At least 1,500 soldiers marched westward in the largest and most expensive armed undertaking of the United States during the period between the Mexican-American War and the American Civil War.2 Buchanan stated that the goal of the armed intervention was to restore and maintain “the sovereignty of the Constitution and laws over the Territory of Utah.”3 He believed that Brigham Young and the Latter-day Saints had usurped that sovereignty. Governor Cumming and other territorial officials were to reestablish federal authority over Utah, a directive the Saints feared could incite persecution on a national scale.
Amid the suspense of the army’s impending arrival, frightened Latter-day Saints in Southern Utah ambushed a wagon train of emigrants bound for California, killing more than 120 men, women, and children in what came to be known as the Mountain Meadows Massacre. The attack proved to be the most violent episode to result from the environment of heightened tensions surrounding the war.4
As the troops marched toward Utah Territory, Brigham Young responded by issuing a declaration of martial law, and Latter-day Saints, male and female, readied themselves for the troops’ arrival. Territorial militia officers stationed men along the main routes leading to the region of Latter-day Saint settlement. In one case, women went through their wards collecting warm clothing for the men stationed in mountain passes. Margaret Clawson wrote that her mother “sat up many nights knitting woolen stockings to protect [the men] from the inclemency of the weather. She gave her time and what little means she could spare for their comfort.”5
The army, led by Colonel Albert Sidney Johnston, reached the northeastern fringes of Utah Territory in the fall of 1857 and saw that Latter-day Saint militiamen had scorched the major trading and military installation at Fort Bridger, set grass fires, destroyed supply wagons, and stampeded army animals. The expedition soon established a winter base nearby, where Alfred Cumming began his gubernatorial term.

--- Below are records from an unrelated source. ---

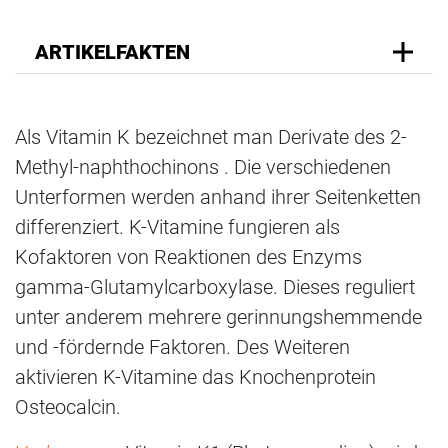
ARTIKELFAKTEN
Als Vitamin K bezeichnet man Derivate des 2-
Methyl-naphthochinons . Die verschiedenen
Unterformen werden anhand ihrer Seitenketten
differenziert. K-Vitamine fungieren als
Kofaktoren von Reaktionen des Enzyms
gamma-Glutamylcarboxylase. Dieses reguliert
unter anderem mehrere gerinnungshemmende
und -fördernde Faktoren. Des Weiteren
aktivieren K-Vitamine das Knochenprotein
Osteocalcin.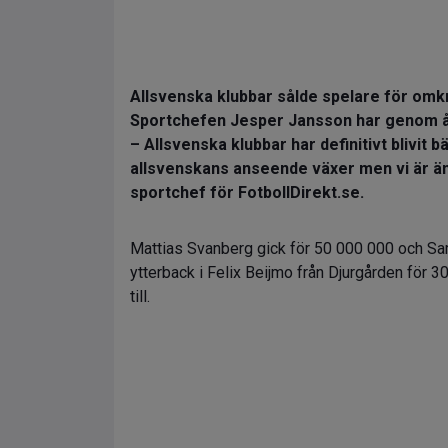
Allsvenska klubbar sålde spelare för omkr
Sportchefen Jesper Jansson har genom år
– Allsvenska klubbar har definitivt blivit 
allsvenskans anseende växer men vi är 
sportchef för FotbollDirekt.se.
Mattias Svanberg gick för 50 000 000 och Sam
ytterback i Felix Beijmo från Djurgården för 3
till.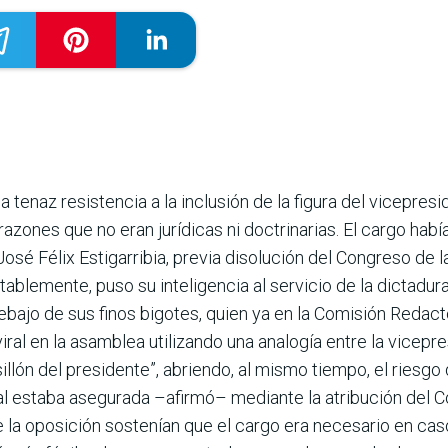
tenaz resistencia a la inclusión de la figura del vicepres
zo­nes que no eran jurídicas ni doctrinarias. El cargo hab
José Félix Estigarribia, previa disolución del Congreso de
tablemente, puso su inteligencia al servicio de la dictadur
bajo de sus finos bigo­tes, quien ya en la Comisión Redac
viral en la asamblea utilizando una analogía entre la vicepr
illón del presidente”, abriendo, al mismo tiempo, el riesgo
nal estaba asegurada –afirmó– mediante la atribución del
 la oposición sostenían que el cargo era necesario en cas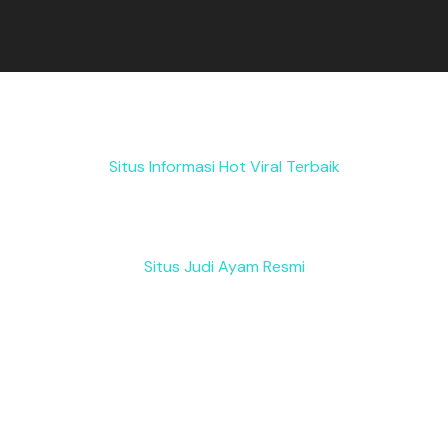
Situs Informasi Hot Viral Terbaik
Situs Judi Ayam Resmi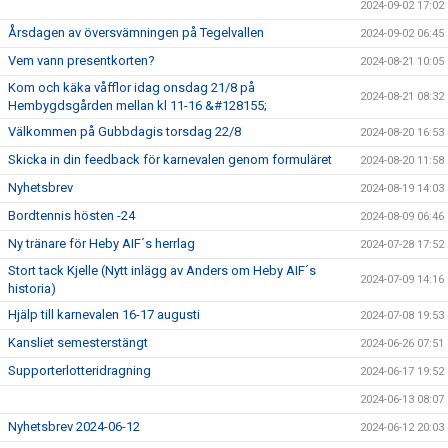
2024-09-02 17:02
Årsdagen av översvämningen på Tegelvallen
2024-09-02 06:45
Vem vann presentkorten?
2024-08-21 10:05
Kom och käka våfflor idag onsdag 21/8 på
2024-08-21 08:32
Hembygdsgården mellan kl 11-16 &#128155;
Välkommen på Gubbdagis torsdag 22/8
2024-08-20 16:53
Skicka in din feedback för karnevalen genom formuläret
2024-08-20 11:58
Nyhetsbrev
2024-08-19 14:03
Bordtennis hösten -24
2024-08-09 06:46
Ny tränare för Heby AIF´s herrlag
2024-07-28 17:52
Stort tack Kjelle (Nytt inlägg av Anders om Heby AIF´s
2024-07-09 14:16
historia)
Hjälp till karnevalen 16-17 augusti
2024-07-08 19:53
Kansliet semesterstängt
2024-06-26 07:51
Supporterlotteridragning
2024-06-17 19:52
2024-06-13 08:07
Nyhetsbrev 2024-06-12
2024-06-12 20:03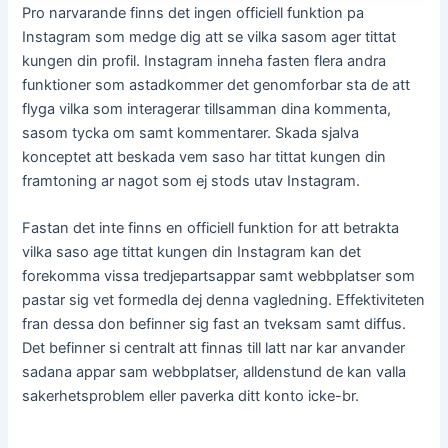
Pro narvarande finns det ingen officiell funktion pa
Instagram som medge dig att se vilka sasom ager tittat
kungen din profil. Instagram inneha fasten flera andra
funktioner som astadkommer det genomforbar sta de att
flyga vilka som interagerar tillsamman dina kommenta,
sasom tycka om samt kommentarer. Skada sjalva
konceptet att beskada vem saso har tittat kungen din
framtoning ar nagot som ej stods utav Instagram.
Fastan det inte finns en officiell funktion for att betrakta
vilka saso age tittat kungen din Instagram kan det
forekomma vissa tredjepartsappar samt webbplatser som
pastar sig vet formedla dej denna vagledning. Effektiviteten
fran dessa don befinner sig fast an tveksam samt diffus.
Det befinner si centralt att finnas till latt nar kar anvander
sadana appar sam webbplatser, alldenstund de kan valla
sakerhetsproblem eller paverka ditt konto icke-br.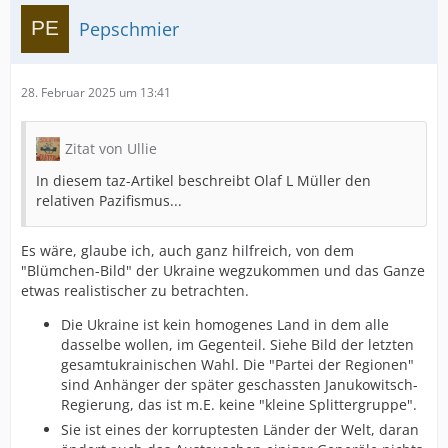
Pepschmier
28. Februar 2025 um 13:41
Zitat von Ullie
In diesem taz-Artikel beschreibt Olaf L Müller den
relativen Pazifismus...
Es wäre, glaube ich, auch ganz hilfreich, von dem
"Blümchen-Bild" der Ukraine wegzukommen und das Ganze
etwas realistischer zu betrachten.
Die Ukraine ist kein homogenes Land in dem alle
dasselbe wollen, im Gegenteil. Siehe Bild der letzten
gesamtukrainischen Wahl. Die "Partei der Regionen"
sind Anhänger der später geschassten Janukowitsch-
Regierung, das ist m.E. keine "kleine Splittergruppe".
Sie ist eines der korruptesten Länder der Welt, daran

The coming of the army upset Latter-day Saint society. Brigham Young called on the Saints to “move south” of main settlements in northern Utah. This proved a harrowing experience for many Saints, who packed up their meager belongings and food into wagons. Cynthia Jane Park Stowell, whose husband had been captured by army soldiers the previous fall, left her Ogden home one week after giving birth and walked more than 50 miles “with one wagon and two yoke of steers” and with 12 children.6
Buchanan sent peace commissioners in June 1858, and Thomas L. Kane negotiated a peace on behalf of the Latter-day Saints.7 The army established a base 40 miles (65 kilometers) southwest of Salt Lake City at Camp Floyd that summer. The permanent presence of new federal officials and thousands of new inhabitants altered the local economy and brought to the Latter-day Saints unwanted social, cultural, and political elements.
The Utah War led to the creation of a new federal military district called the “Department of Utah,” and the largest contingent of the United States Army remained in Utah until the American Civil War broke out. Between 1858 and 1861, the expedition did much to establish new trails and routes in the Intermountain West while gathering new scientific information about the region. The army also engaged in campaigns against the native inhabitants of Utah.8
The Utah War has been known by many names. Some labeled it a “so-called war” because of the lack of a Congressional declaration of war and the relative lack of bloodshed between belligerents. Latter-day Saints largely remember it as “Johnston’s Army.” The official name, the Utah Expedition, was used in government documents to reference the federal army that was dispatched to Utah. Nevertheless, the conflict was indeed a war and came with many human, political, social, and economic costs.